To evaluate the integral $\int_{-3}^{3} f(x) \, dx$ based on the given graph, we need to find the area under the curve from $x = -3$ to $x = 3$.

1. Split the integral into parts based on the curve's sections:

   • From $x = -3$ to $x = 0$, the graph is above the $x$-axis.
   • From $x = 0$ to $x = 3$, the graph is below the $x$-axis.

2. Calculate the area for each section separately:

   • The area from $x = -3$ to $x = 0$ appears as a right triangle with a base of 3 units and a height of 3 units. The area of this triangle is: $\text{Area} = \frac{1}{2} \times \text{base} \times \text{height} = \frac{1}{2} \times 3 \times 3 = 4.5$
   • The area from $x = 0$ to $x = 3$ is also a triangular region but below the $x$-axis, giving it a negative sign. It has the same base and height as the first triangle, so its area is: $\text{Area} = -\frac{1}{2} \times 3 \times 3 = -4.5$

3. Combine the areas:

   • The total area from $x = -3$ to $x = 3$ is the sum of these two areas: $\int_{-3}^{3} f(x) \, dx = 4.5 + (-4.5) = 0$

Final Answer:

$\int_{-3}^{3} f(x) \, dx = 0$

Would you like further details or have any questions about this solution?

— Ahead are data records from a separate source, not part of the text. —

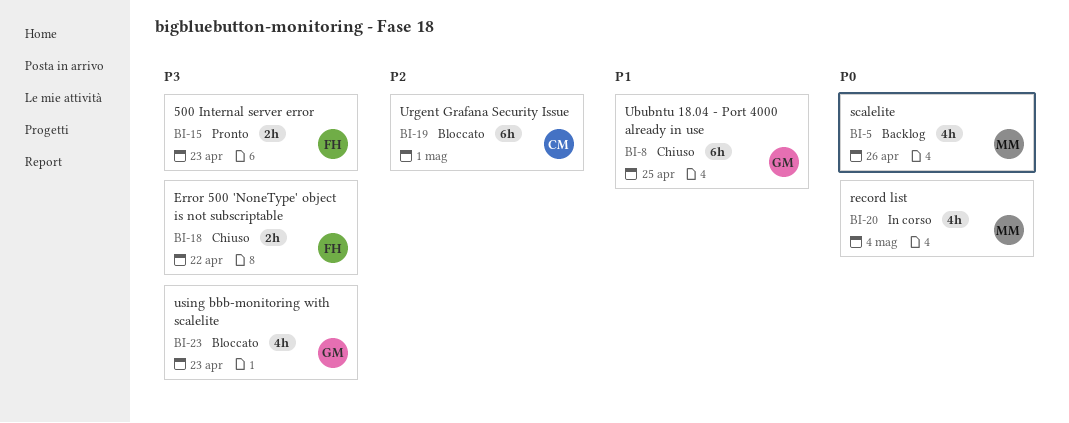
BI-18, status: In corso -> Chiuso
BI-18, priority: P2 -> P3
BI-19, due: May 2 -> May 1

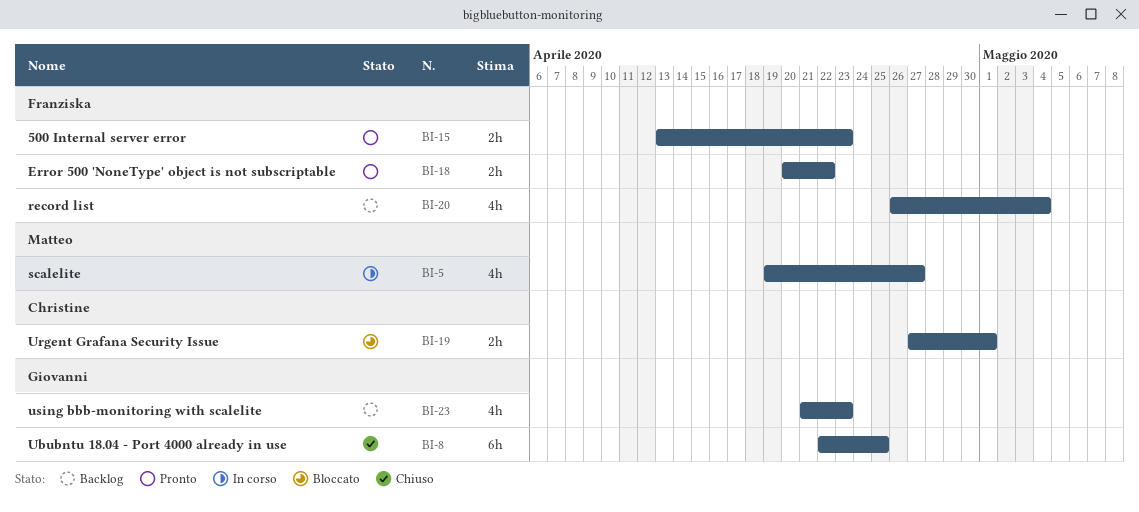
BI-5, status: Backlog -> In corso
BI-5, due: Apr 26 -> Apr 27
BI-18, status: Chiuso -> Pronto
BI-19, estimate: 6h -> 2h
BI-20, status: In corso -> Backlog
BI-20, owner: Matteo -> Franziska
BI-23, status: Bloccato -> Backlog

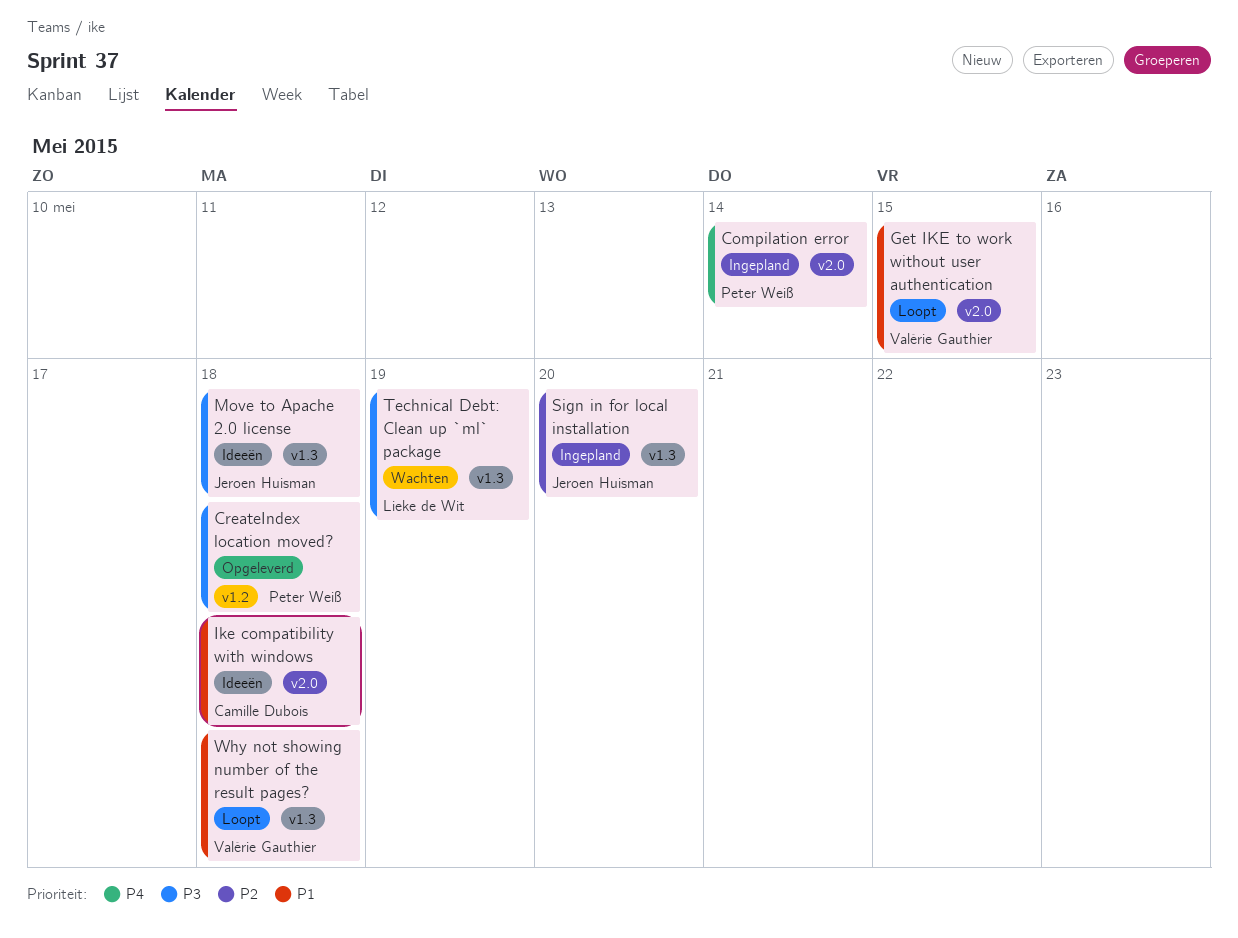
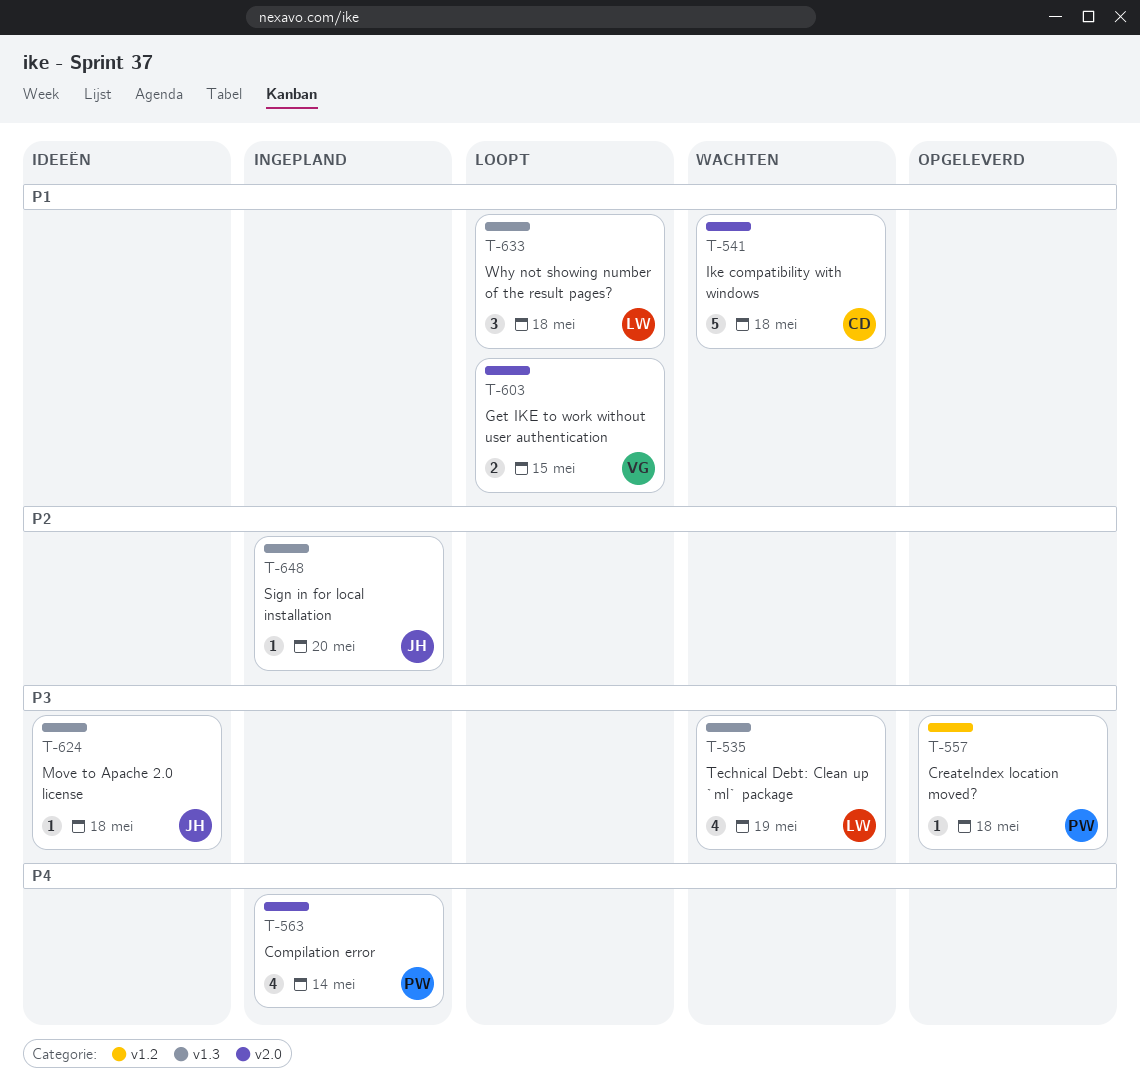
Ike compatibility with windows, status: Ideeën -> Wachten
Why not showing number of the result pages?, owner: Valérie Gauthier -> Lieke de Wit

Here are some related questions for further exploration:

1. How would the result change if only the area from $x = -3$ to $x = 0$ was considered?
2. What is the significance of a zero result in an integral over a symmetric interval?
3. How would you compute the integral if the curve above and below the $x$-axis were not symmetric?
4. Can you use numerical integration methods to approximate the area if the shape was irregular?
5. How does the definite integral relate to the concept of net area versus total area?

Tip: Always check symmetry in graphs when computing definite integrals over intervals centered at zero, as it can simplify calculations.